Another instalment from the wonderfully musical summer of 1985. One of those things about going to a festival is that, days after you get back, you read a review that tells you about a great performance that happened in a small tent on the other side of the site while you were queuing for the loos. So it was after WOMAD that summer, when I read (in the NME?) about the Guo Brothers, kicked myself for missing them, and wondered when I might get the chance to see them
A few weeks later I was ambling around outside the Royal Festival Hall (probably at some free GLC event featuring the Kodo drummers and Nusrat Fateh Ali Khan), when I heard, or spotted, two Chinese musicians busking. One of them was playing a sheng, which was pretty rare then, so I had a hunch I'd struck lucky, and it turned out my hunch was right. The Wikipedia page for the sheng has a picture of Guo Yi playing one on the bank of the Thames. I actually have photos from that afternoon myself, up in the loft somewhere, and I'm pretty sure it was not the same event pictured on Wikipedia: the gig I saw was some years earlier, and a nicer, warmer day.

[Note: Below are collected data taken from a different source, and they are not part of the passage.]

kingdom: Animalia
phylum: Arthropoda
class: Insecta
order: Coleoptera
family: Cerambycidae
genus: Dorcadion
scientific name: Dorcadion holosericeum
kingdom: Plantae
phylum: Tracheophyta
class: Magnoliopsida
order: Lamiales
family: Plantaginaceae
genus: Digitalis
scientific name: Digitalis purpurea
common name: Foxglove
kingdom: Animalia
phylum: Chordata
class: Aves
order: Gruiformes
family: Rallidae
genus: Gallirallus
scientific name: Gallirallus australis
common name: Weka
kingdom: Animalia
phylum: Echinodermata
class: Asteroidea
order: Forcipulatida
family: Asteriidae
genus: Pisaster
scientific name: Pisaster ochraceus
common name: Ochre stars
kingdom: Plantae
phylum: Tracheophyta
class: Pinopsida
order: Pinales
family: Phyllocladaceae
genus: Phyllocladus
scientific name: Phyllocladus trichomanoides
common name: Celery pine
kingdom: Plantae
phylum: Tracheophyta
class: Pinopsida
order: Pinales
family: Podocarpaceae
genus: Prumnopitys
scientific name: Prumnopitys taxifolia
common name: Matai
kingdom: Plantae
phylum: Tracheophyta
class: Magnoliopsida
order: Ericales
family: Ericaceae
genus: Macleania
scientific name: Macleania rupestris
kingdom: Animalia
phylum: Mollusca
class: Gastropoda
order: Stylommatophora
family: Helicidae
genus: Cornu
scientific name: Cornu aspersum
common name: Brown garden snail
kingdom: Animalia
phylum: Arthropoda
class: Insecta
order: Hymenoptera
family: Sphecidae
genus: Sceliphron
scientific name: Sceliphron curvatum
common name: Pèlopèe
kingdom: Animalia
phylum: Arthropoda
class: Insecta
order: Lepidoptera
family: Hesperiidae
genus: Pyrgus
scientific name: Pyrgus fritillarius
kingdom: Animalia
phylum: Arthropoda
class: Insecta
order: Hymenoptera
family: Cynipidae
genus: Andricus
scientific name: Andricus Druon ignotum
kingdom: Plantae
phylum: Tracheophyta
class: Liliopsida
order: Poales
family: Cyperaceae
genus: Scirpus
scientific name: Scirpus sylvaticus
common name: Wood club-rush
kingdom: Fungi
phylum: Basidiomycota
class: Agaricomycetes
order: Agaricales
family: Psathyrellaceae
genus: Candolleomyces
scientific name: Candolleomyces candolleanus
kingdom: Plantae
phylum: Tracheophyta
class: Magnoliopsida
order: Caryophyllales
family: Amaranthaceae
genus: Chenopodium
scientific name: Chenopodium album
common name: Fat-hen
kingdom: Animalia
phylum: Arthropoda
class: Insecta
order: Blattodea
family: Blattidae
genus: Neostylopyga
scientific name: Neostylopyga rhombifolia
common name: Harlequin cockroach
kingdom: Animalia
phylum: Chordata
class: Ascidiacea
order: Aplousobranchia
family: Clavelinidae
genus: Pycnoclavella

The brothers had no 'official' albums back then, so I got this self-recorded and self-produced cassette from them — recorded onto a JVC Dynarec C60. The pieces have been recorded in about four different sessions, each with a different ambience. You can hear the clicks where they've been edited together.
The Guo Brothers went on to record for Peter Gabriel's record label and for Cooking Vinyl. Guo Yue, the flute-playing brother, is evidently still active.
As for where it sits in the broader context of Chinese Folk Music, I haven't a clue. It needs the kind of sleeve notes that my other Chinese folk record has. That was also bought in the summer of 1985. I haven't bought anything from China since then, which seems negligent and unadventurous.